If the argument to the add method is already an element of a collection-valued relationship field of the same relationship type as the target collection (as defined by the ejb-relation and ejb-relationship-role deployment descriptor elements), it is removed from this first relationship and added, in the same transaction context, to the target relationship (i.e., it is effectively moved from one collection of the relationship type to the other). For example, if there is a one-to-many relationship between field "person" and "telephones", adding a "telephone" to a new field "person" will have the effect of removing it from its current field "person".



set operation:
The semantics of a set accessor method, when applied to a collection-valued cmr-field, is also determined by the referential integrity semantics associated with the multiplicity of the relationship. The identity of the collection object referenced by a cmr-field does not change when a set accessor method is executed.
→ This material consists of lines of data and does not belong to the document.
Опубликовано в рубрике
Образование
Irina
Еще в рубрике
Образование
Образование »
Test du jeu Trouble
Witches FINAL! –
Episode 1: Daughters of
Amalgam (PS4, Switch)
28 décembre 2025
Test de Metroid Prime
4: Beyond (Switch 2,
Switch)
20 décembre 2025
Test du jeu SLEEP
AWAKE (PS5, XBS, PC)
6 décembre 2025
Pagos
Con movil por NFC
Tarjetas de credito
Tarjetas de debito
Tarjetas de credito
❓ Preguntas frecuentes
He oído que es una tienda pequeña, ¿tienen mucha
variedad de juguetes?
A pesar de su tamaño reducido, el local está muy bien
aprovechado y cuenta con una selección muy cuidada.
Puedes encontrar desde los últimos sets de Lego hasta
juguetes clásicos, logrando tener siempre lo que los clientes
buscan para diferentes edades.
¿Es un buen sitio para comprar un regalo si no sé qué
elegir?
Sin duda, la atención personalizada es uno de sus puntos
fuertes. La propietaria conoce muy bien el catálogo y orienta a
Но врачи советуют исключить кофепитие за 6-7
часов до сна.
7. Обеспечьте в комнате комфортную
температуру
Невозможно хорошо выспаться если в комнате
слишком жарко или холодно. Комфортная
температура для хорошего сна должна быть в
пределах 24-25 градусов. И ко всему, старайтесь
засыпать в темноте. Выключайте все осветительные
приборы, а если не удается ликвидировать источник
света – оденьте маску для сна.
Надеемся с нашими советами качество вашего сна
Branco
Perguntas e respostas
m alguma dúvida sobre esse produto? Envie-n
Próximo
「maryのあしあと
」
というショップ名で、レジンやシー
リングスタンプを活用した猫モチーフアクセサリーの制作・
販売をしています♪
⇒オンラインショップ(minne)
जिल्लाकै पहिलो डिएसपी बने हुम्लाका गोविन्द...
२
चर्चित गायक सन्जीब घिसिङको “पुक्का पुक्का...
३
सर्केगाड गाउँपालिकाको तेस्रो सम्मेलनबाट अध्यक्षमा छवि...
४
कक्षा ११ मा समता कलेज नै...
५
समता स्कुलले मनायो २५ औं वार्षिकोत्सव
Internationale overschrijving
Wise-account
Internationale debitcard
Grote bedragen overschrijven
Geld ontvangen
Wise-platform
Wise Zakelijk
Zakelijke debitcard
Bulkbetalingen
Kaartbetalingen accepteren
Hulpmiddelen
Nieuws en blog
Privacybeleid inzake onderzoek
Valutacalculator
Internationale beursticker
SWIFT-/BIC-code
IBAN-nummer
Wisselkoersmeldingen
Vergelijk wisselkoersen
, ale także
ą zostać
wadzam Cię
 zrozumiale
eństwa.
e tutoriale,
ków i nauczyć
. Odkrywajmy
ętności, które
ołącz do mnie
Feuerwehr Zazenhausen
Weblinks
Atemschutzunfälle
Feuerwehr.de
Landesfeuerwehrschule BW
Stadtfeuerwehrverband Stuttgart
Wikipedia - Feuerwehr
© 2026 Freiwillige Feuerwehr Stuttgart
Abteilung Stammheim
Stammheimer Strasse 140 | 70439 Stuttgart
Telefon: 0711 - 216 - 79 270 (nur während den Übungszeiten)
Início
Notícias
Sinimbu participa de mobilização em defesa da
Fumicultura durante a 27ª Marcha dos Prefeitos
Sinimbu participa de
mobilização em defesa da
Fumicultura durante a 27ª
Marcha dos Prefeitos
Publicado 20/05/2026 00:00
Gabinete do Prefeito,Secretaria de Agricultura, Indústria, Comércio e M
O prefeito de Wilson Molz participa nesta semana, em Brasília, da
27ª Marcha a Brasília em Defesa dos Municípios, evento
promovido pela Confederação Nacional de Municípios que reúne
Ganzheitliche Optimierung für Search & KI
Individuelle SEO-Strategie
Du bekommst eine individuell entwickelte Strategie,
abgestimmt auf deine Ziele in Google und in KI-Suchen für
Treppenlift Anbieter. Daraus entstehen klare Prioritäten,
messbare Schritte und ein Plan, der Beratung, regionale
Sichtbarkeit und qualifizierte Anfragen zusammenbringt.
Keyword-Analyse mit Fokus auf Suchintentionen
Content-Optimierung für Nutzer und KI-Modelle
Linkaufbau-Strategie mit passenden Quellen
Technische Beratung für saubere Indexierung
In the case of a one-to-many relationship, if a collection of entity objects is assigned from a cmr-field of in one instance to a cmr-field of the same relationship type in another instance, the objects in the collection are effectively MOVED. The CONTENTS of the collection of the target instance are REPLACED with the contents of the collection of the source instance, but the identity of the collection object containing the instances in the relationship does not change. The source cmr-field references the same collection object as before (i.e., the identity of the collection object is preserved), but the collection is empty.

The Bean Provider can thus use the set(...) method to MOVE objects between the collections referenced by cmr-fields of the same relationship type in different instances. The set accessor method, when applied to a cmr-field in a one-to-many relationship thus has the semantics of the java.util.Collection methods clear, followed by addAll, applied to the TARGET collection; and clear, applied to the SOURCE collection. It is the responsibility of the container to transfer the contents of the collection instances in the same transaction context.